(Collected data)

= = =

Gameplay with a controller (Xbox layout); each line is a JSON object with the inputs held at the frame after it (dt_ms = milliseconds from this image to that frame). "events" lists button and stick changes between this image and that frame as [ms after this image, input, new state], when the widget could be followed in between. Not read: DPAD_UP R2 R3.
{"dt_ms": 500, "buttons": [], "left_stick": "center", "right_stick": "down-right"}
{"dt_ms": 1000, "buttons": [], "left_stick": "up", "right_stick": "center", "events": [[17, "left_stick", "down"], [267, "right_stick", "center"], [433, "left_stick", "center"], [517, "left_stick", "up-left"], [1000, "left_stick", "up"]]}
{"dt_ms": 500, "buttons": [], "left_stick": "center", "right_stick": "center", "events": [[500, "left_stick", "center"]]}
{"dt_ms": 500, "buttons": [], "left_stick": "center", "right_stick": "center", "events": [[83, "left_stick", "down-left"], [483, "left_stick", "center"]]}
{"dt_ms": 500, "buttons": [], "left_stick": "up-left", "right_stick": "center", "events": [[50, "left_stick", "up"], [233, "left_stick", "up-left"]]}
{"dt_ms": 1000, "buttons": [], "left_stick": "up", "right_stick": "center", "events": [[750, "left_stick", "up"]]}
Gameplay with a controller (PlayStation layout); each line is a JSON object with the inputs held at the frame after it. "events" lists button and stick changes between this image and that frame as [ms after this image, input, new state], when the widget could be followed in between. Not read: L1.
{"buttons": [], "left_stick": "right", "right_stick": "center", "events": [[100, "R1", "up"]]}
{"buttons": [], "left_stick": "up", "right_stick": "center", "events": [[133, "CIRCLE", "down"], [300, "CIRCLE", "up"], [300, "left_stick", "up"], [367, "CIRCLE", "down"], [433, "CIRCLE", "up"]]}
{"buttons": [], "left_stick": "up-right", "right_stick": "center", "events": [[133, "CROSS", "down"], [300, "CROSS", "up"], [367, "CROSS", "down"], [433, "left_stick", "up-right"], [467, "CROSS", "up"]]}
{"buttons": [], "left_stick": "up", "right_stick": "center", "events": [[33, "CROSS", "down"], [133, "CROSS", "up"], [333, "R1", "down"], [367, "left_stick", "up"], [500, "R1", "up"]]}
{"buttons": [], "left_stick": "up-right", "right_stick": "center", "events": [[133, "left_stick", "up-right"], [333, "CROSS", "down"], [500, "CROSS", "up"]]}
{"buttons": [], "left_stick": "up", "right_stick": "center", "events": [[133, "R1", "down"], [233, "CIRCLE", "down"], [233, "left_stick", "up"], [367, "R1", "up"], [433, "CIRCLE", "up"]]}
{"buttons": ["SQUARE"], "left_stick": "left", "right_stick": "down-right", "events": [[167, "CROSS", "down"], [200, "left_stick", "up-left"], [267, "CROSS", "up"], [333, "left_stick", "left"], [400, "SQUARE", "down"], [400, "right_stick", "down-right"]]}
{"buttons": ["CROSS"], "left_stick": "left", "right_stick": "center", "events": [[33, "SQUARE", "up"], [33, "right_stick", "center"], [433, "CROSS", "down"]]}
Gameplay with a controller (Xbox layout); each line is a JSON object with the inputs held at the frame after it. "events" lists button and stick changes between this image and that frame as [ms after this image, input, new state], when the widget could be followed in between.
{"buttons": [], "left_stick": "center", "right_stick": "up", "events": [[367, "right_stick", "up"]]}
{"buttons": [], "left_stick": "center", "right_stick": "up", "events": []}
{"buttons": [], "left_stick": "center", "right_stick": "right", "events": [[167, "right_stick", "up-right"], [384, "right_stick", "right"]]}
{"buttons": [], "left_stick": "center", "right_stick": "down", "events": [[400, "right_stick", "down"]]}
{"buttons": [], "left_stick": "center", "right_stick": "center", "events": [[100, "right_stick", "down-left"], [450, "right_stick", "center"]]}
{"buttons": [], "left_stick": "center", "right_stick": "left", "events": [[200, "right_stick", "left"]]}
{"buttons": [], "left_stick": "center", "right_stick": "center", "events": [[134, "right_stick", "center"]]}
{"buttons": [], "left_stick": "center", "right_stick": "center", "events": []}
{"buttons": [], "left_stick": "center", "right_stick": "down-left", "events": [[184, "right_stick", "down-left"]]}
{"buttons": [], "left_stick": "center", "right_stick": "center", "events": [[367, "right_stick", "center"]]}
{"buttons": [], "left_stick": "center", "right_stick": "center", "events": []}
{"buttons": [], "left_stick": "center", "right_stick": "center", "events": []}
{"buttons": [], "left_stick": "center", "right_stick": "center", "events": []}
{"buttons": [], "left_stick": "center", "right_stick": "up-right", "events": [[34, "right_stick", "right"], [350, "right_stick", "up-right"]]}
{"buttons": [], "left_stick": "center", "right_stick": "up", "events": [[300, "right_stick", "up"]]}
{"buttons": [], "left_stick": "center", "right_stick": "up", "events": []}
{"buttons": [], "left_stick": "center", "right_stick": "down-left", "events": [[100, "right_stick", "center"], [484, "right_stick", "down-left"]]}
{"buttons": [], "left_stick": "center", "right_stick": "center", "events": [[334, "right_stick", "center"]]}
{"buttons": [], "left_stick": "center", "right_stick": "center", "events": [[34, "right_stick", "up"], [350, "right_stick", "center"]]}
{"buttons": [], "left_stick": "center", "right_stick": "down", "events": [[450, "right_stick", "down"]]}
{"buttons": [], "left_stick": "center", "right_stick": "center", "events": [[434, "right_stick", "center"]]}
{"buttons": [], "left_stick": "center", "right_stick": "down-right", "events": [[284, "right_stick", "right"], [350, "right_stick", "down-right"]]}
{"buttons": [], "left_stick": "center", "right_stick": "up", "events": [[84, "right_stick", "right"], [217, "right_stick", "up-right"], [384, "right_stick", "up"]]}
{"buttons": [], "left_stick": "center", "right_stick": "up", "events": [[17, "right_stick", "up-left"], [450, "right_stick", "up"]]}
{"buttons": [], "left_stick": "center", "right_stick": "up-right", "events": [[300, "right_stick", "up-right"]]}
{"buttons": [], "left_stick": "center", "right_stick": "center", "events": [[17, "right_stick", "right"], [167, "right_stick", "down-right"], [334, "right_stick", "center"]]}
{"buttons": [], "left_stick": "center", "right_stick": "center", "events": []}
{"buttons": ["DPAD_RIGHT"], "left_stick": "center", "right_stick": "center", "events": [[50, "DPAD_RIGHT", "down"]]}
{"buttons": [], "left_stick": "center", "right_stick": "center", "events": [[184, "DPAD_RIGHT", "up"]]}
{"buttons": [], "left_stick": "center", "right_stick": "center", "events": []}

= = =

▸ **Exercise description**
Go through the entries and copy every line with "SQUARE".

▸ **Response for this exercise**
{"buttons": ["SQUARE"], "left_stick": "left", "right_stick": "down-right", "events": [[167, "CROSS", "down"], [200, "left_stick", "up-left"], [267, "CROSS", "up"], [333, "left_stick", "left"], [400, "SQUARE", "down"], [400, "right_stick", "down-right"]]}
{"buttons": ["CROSS"], "left_stick": "left", "right_stick": "center", "events": [[33, "SQUARE", "up"], [33, "right_stick", "center"], [433, "CROSS", "down"]]}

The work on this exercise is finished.